Provocación
Isaías Lafuente15/02/2006
El pasado domingo, una hoja parroquial del Arzobispado de Valencia, Aleluya, recogía un artículo, firmado por el sacerdote
Gonzalo Gironés, en el que acusaba de provocación a las mujeres maltratadas.
"Nadie ha dicho qué hicieron las víctimas, que más de una vez provocan con su lengua", afirma, y continúa:
"El varón, generalmente, no pierde los estribos por dominio, sino por debilidad: no aguanta más y reacciona descargando su fuerza que aplasta a la provocadora". ¡Pobre hombre! Le pinchan, no aguanta más y, claro, tiene que aplastar a la provocadora.
Sus argumentos no acaban ahí. A renglón seguido mezcla maltrato con aborto en un argumento alucinado que establece un paralelismo demoledor entre las 70 mujeres asesinadas por sus parejas y los 85.000 interrupciones de embarazo que cada año se producen en España.

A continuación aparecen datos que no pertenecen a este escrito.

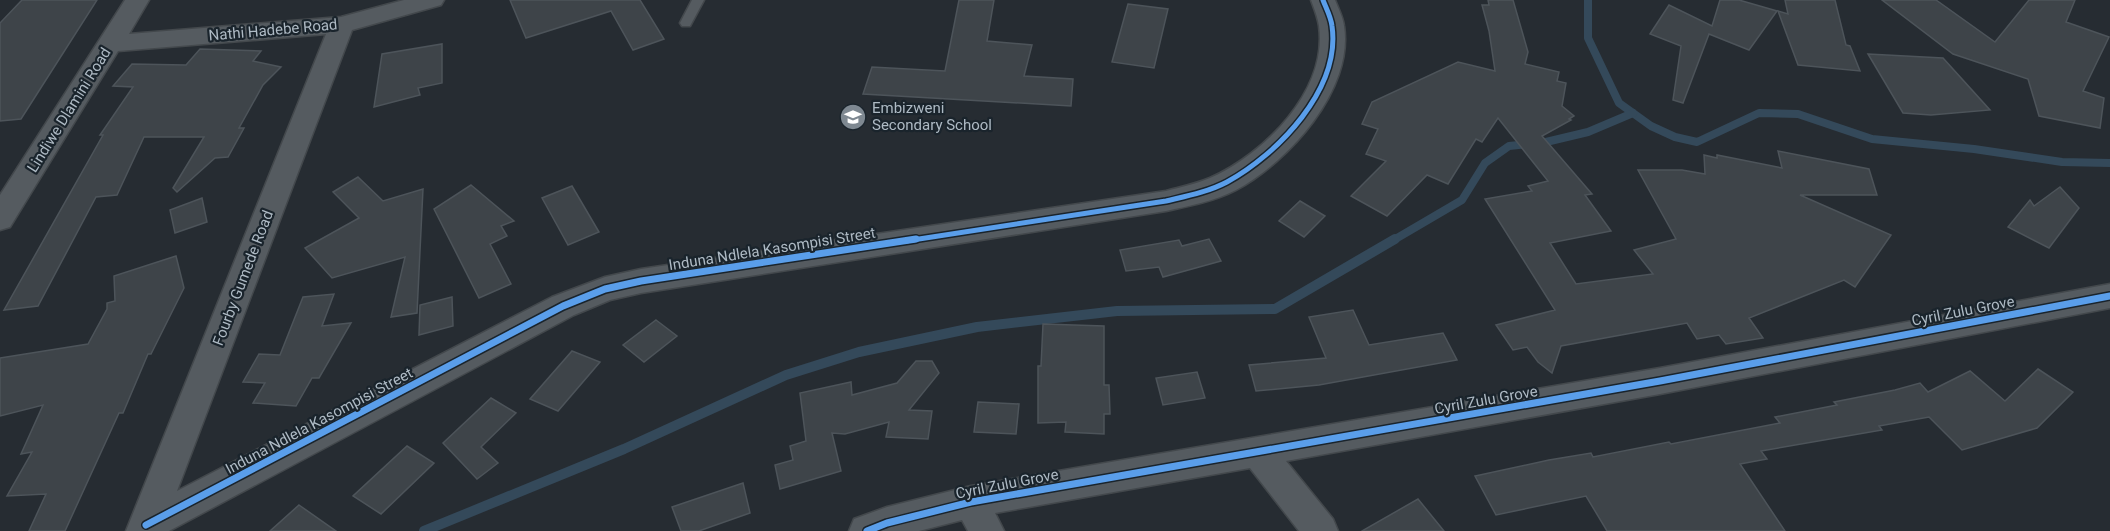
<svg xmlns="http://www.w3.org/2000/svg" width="2110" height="531" font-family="Roboto,sans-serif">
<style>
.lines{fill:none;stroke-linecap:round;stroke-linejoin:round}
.stream-far1{stroke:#34495a;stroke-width:8}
.stream{stroke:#34495a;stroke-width:10}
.building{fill:#3e4449;stroke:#4d545a;stroke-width:1.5}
.service-casing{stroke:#43484c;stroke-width:3}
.minor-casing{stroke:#43484c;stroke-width:3}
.service{fill:#555b60;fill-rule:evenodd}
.minor{fill:#555b60;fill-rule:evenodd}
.cycleway-far1-casing{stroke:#1a242c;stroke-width:8}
.cycleway-casing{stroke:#1a242c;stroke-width:10}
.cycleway-far1{stroke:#5a9eea;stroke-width:5}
.cycleway{stroke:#5a9eea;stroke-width:7}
.labels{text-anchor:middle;stroke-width:4.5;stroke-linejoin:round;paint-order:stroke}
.street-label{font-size:15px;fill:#aebac4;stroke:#1a242c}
.poi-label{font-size:15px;fill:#aebac4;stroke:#1a242c;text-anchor:start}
</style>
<rect width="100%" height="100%" fill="#262c32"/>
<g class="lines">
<g class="stream-far1">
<polyline points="1588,0 1588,38 1619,103 1651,126 1675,137 1697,142 1759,113 1798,114 1872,139 1974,149 2062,162 2110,163"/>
<polyline points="1392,241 1462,200 1485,163 1509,146 1546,142 1588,132 1633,113"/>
</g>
<polyline class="stream" points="424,531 624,449 786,375 859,352 977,327 1117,311 1275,309 1395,239"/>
</g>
<g class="building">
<polygon points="22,0 97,0 21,119 0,121 0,23"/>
<polygon points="510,0 640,0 664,39 633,50 611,11 526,38"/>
<polygon points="959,0 994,0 987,41 1032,45 1024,76 1073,79 1071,106 863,94 872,67 945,71"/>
<polygon points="1488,0 1513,0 1528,52 1525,64 1559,72 1557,81 1566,83 1562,106 1574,116 1569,119 1571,120 1542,136 1592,194 1585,195 1611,231 1550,243 1576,284 1653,274 1634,250 1676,239 1638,170 1682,170 1705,174 1704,155 1717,158 1717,155 1782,168 1778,151 1869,169 1877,195 1800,195 1891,235 1855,287 1844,280 1749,318 1763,338 1726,344 1719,335 1697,339 1687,323 1561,346 1552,373 1538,362 1527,347 1513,350 1496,325 1555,310 1485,199 1532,191 1528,186 1548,181 1498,118 1482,142 1476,139 1448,184 1427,175 1387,216 1351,196 1386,161 1366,154 1378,129 1362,124 1372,102 1458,62 1495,71 1489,31 1482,5 1489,5"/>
<polygon points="1720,0 1739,0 1777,11 1749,50 1709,34 1683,103 1673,100 1681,46 1650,34 1669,5 1712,26"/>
<polygon points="1785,0 1835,0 1846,45 1850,46 1860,71 1798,65 1778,11 1788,14"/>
<polygon points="1882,0 1936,0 1995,42 2029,0 2075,0 2066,22 2109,37 2083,91 2104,98 2100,128 2039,116 2028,79 1953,54"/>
<polygon points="1128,4 1168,9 1154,68 1112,62"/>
<polygon points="442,44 442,83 418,88 420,95 374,107 382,54"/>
<polygon points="200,49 261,51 253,61 281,67 263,85 239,128 244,128 228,157 215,158 177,192 173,188 204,137 144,137 117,195 96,197 38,306 4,310 103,135 100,135 133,87 113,86 132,64 186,65"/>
<polygon points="1868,54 1943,58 1990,110 1931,115 1903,113"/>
<polygon points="358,177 383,201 423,189 417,313 391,317 405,257 332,278 305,248 359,218 333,192"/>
<polygon points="471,185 514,221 501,226 507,236 490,244 511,284 479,298 434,209"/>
<polygon points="572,186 599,232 568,245 542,198"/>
<polygon points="2060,187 2079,208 2049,248 2008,227 2030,200 2034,206"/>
<polygon points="202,198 207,222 175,233 170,210"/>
<polygon points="1300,201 1325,216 1304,237 1279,221"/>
<polygon points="1209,239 1221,261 1163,277 1159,267 1126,271 1120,250 1179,240 1182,246"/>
<polygon points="176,256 184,288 151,354 148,354 123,413 119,413 65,531 29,531 46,494 7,496 32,452 21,454 43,405 0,416 0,358 88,344 107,309 107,303 115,301 114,276"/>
<polygon points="334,294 322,326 351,323 319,378 312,378 296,406 253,403 265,383 243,382 259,354 280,355 303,297"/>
<polygon points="452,297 453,326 419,335 420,305"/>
<polygon points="1353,310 1369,345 1443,333 1457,360 1319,385 1256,391 1249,365 1326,358 1309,317"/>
<polygon points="656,320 677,336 644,362 623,345"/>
<polygon points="1043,324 1104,326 1104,385 1109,385 1110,414 1104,414 1104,434 1065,432 1066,422 1038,423 1038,366 1041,366"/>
<polygon points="572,351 600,362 558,411 530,399"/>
<polygon points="916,361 932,361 939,373 909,410 932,411 928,439 886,437 889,422 845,434 832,433 841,471 780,489 775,465 793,460 790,446 806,441 800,393 851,382 852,395 897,383"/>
<polygon points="2038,369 2073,392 2037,428 1962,450 1929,417 1879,426 1882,430 1761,451 1767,459 1740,464 1785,531 1607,531 1586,496 1496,515 1475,476 1549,460 1591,453 1593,457 1669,442 1671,444 1780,423 1775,417 1837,405 1834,402 1895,390 1920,383 1928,392 1970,371 2005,401"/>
<polygon points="1197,372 1205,398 1163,405 1156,378"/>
<polygon points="491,398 516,413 481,447 498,463 477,479 443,443"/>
<polygon points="978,402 1019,404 1016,434 974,432"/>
<polygon points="407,446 434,463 381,514 353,496"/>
<polygon points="743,483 750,513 699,531 681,531 672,507"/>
<polygon points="1418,499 1444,531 1362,531"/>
<polygon points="299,505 336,531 270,531"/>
</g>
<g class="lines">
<g class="service-casing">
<polygon id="service" points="692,0 704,0 690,26 682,26 680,23"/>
</g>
<g class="minor-casing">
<g id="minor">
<path d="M125 0H149L129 34 341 17 404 0H444L441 5 352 30 177 491 552 297 605 277 641 269 1166 191C1181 187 1196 184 1210 178 1264 154 1328 91 1319 26 1318 18 1314 8 1311 0H1335C1338 8 1343 17 1344 26 1354 90 1288 162 1236 190 1215 201 1189 206 1166 211L641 293 610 300 574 315 169 531H126L326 34 118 51 10 227 0 230V195Z"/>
<polygon points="2110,284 2110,308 1660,394 1286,461 1333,519 1338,531 1299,531 1250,468 995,513 1004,531 968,531 962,520 919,531 849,531 854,519 887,507 971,486 1660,368"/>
</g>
</g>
<use href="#service" class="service"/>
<use href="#minor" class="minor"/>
<g class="cycleway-far1-casing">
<path id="cycleway-far1" d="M906 241 1166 201C1187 196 1208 192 1227 182 1278 154 1341 89 1332 26 1331 17 1326 8 1323 0"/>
</g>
<g class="cycleway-casing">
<g id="cycleway">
<polyline points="146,525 563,306 605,289 641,281 916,239"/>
<polyline points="867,531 887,523 971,502 1660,381 2110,296"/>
</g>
</g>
<use href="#cycleway-far1" class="cycleway-far1"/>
<use href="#cycleway" class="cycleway"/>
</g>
<defs>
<g id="school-disc" transform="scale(1.35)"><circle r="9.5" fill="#7e8891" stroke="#1a242c"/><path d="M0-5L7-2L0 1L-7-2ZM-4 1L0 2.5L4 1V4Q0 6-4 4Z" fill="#fff"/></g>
</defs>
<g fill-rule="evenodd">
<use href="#school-disc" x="853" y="117"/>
</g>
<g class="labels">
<g class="street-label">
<text transform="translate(273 30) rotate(-5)" y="5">Nathi Hadebe Road</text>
<text transform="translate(69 110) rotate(-58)" y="5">Lindiwe Dlamini Road</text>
<text transform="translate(772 249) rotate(-9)" y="5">Induna Ndlela Kasompisi Street</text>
<text transform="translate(243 278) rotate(-69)" y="5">Fourby Gumede Road</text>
<text transform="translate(1963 311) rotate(-11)" y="5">Cyril Zulu Grove</text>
<text transform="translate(1486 400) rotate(-10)" y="5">Cyril Zulu Grove</text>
<text transform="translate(319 421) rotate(-28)" y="5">Induna Ndlela Kasompisi Street</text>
<text transform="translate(1007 484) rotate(-11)" y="5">Cyril Zulu Grove</text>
</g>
<g class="poi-label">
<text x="872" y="113">Embizweni<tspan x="872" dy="17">Secondary School</tspan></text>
</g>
</g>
</svg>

"Por cada muerta a manos de un hombre hubo 1.350 niños asesinados por voluntad de sus madres. Es peor". Es decir, si las hijas de Eva llevan milenios pagando lo de la manzana, las mujeres maltratadas de hoy deben pagar los pecados de las asesinas que abortan. Es difícil decir en tan pocas palabras tantas barbaridades.
La noticia la conocimos gracias a numerosos católicos que llamaron a los medios para expresar su indignación, lo que demuestra que en cualquier colectivo podemos encontrar a personas cabales, que suelen ser la mayoría, soportando a reaccionarios que pretenden hablar en su nombre. El Arzobispado de Valencia también reaccionó rápidamente, expedientando al sacerdote. Estaremos pendientes.
Importa menos la opinión personal del cura Gironés que su rancio sustento ideológico, que es exactamente el mismo que cada año lleva a miles de hombres a maltratar a sus parejas y a unas cuantas decenas a asesinarlas. Un sustento transversal, que actúa sobre todas las clases sociales, sobre hombres de cualquier edad. Un sustento consolidado durante siglos, firmemente arraigado, que lo que menos necesita es ser abonado por jardineros como este.
Al imán de Fuengirola,
Mohamed Kamal Mostafá, le costó 15 meses de prisión la publicación de un libro,
'La mujer en el Islam', en el que se daban precisos consejos sobre cómo pegar a una mujer sin dejar huella. Las mujeres maltratadas no necesitan más maltratos.